In late 2007, two insurance industry collegues brought me into a problem they were having with an SSRS report which listed properties. They wanted to show a count of properties as well as note information for each property. Because each property could have many notes, this inloved two levels of grain – properties, and property notes. They had been trying out a property report with a property note sub-report but it wasn’t working for them. They needed the full report with its subreport sections to render in Excel – which the SSRS Excel render extension did not support.
If they combined the two grains into one dataset, then all the info was available and visible to the report and exportable to Excel. However, this caused the sum of properties to be wrong, as the report would double count the properties.
I’ve run into scenarios like this again and again so I thought a blog post might be useful to somebody.
Definition of Grain
Any dataset (not only in the context of a data warehouse) contains a grain. Grain means exactly what each record in the dataset represents.
Here’s a great Kimball Group Article on Grain.
In the insurance properties example above there were two levels of grain that really necessitated two data sets. Properties, and Property Notes.

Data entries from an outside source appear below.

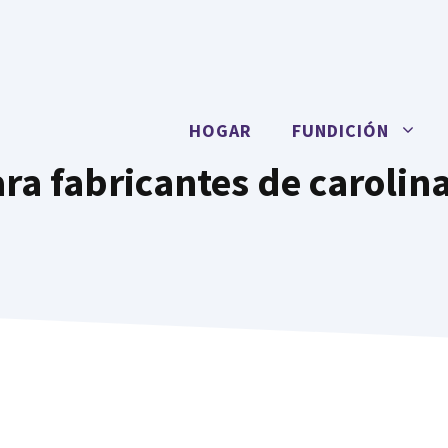
HOGAR
FUNDICIÓN
ara fabricantes de carolin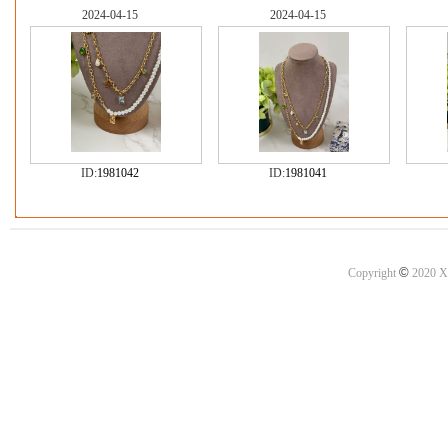
2024-04-15
2024-04-15
ID:
1981042
ID:
1981041
©
Copyright
2020 X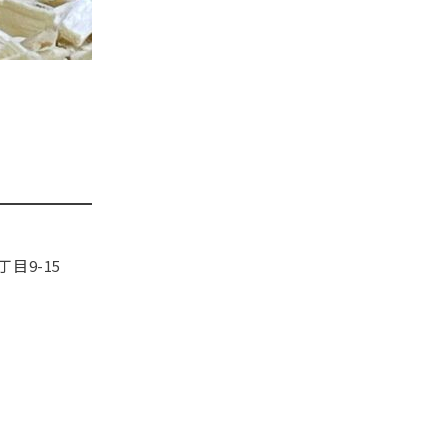
目9-15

Often times, one needs to aggregate measurements stored in datasets. If the level of grain provided by the dataset is too low, then the cardinality is too low, which means that the measure you want to aggregate is no longer unique and you WILL be including it more than once in your aggregation (probably not what you want). Thus, getting the grain right is imperative if you want accurately aggregated measurements.
In the example below, I illustrate one solution to the “wrong level of grain” problem.
The database objects and fictitious manufacturing data shown below were created for this post to illustrate the techniques mentioned. Although they were created for illustration purposes only, similar data structures can be found in real manufacturing execution systems.
Examine the following ERD diagram.
This database models manufacturing lines that each have a series of machines. Each machine records many events. You receive the following report requirement and begin to write your SQL query.
Want to see Machines with their daily cost AND Machine events for a given line.
Sounds simple enough. The dificulty, as you shall quickly see, is that events are at a lower grain than machines. Summing the daily cost for each machine will yield wrong daily costs, as these are duplicated for every event returned.
At this point, you’ll be tempted to blame the business user for an unreasonable requirement but you must not do this as their request is infact quite reasonable. When looking at cost, they very likely want to see details that might explain that cost. Furthermore, they want to see these costs and details together in their favorite tool – Excel. Now, don’t go giving up on SQL just yet, writing two queries for two different grains and massaging like crazy inside Excel. That’s just not scalable.
Here’s the pattern I like to use. Even if you don’t implement it exactly the way I did, (there are many other ways), the principle is what matters:
Flatten the lower grain and roll it into the aggregatable grain.
I chose to do this with FOR XML. It is easy to format XML in your favorite reporting tool. This preserves the Machine grain and allows you to accurately aggregate the measurements (in this case, cost), while still displaying the useful lower grain – the events.
When you expand one of the XML Events Values, here is what it looks like.
This is essentially the solution that was implemented for the properties and property notes problem for the insurance industry. Each property was represented by a single row in the result set and there was an xml column for the notes (all scrunched up in there). It was easy enough in SSRS to use the replace built in function to replace xml tags with line endings and indentations – yielding a beautiful single-dataset Excel-compatible report.
The reason I put the MachineEvents in a double sub query is because I may want to union different types of details in the future which all roll into one xml column.
In a transactional system, you may want to consider doing such rolling up in a view so that you can join to it easily in the future at the desired grain without encountering the “wrong level of grain” problem again. For a data warehouse, upon considering the reporting requirements, you probably want to do the flattening during ETL and plop the xml into a dimension.
You’ll run into the “wrong level of grain” problem again and again everywhere and now you can see – it’s not very dificult to solve. The key is understanding grain and coming up with ways to roll details into the desired grain.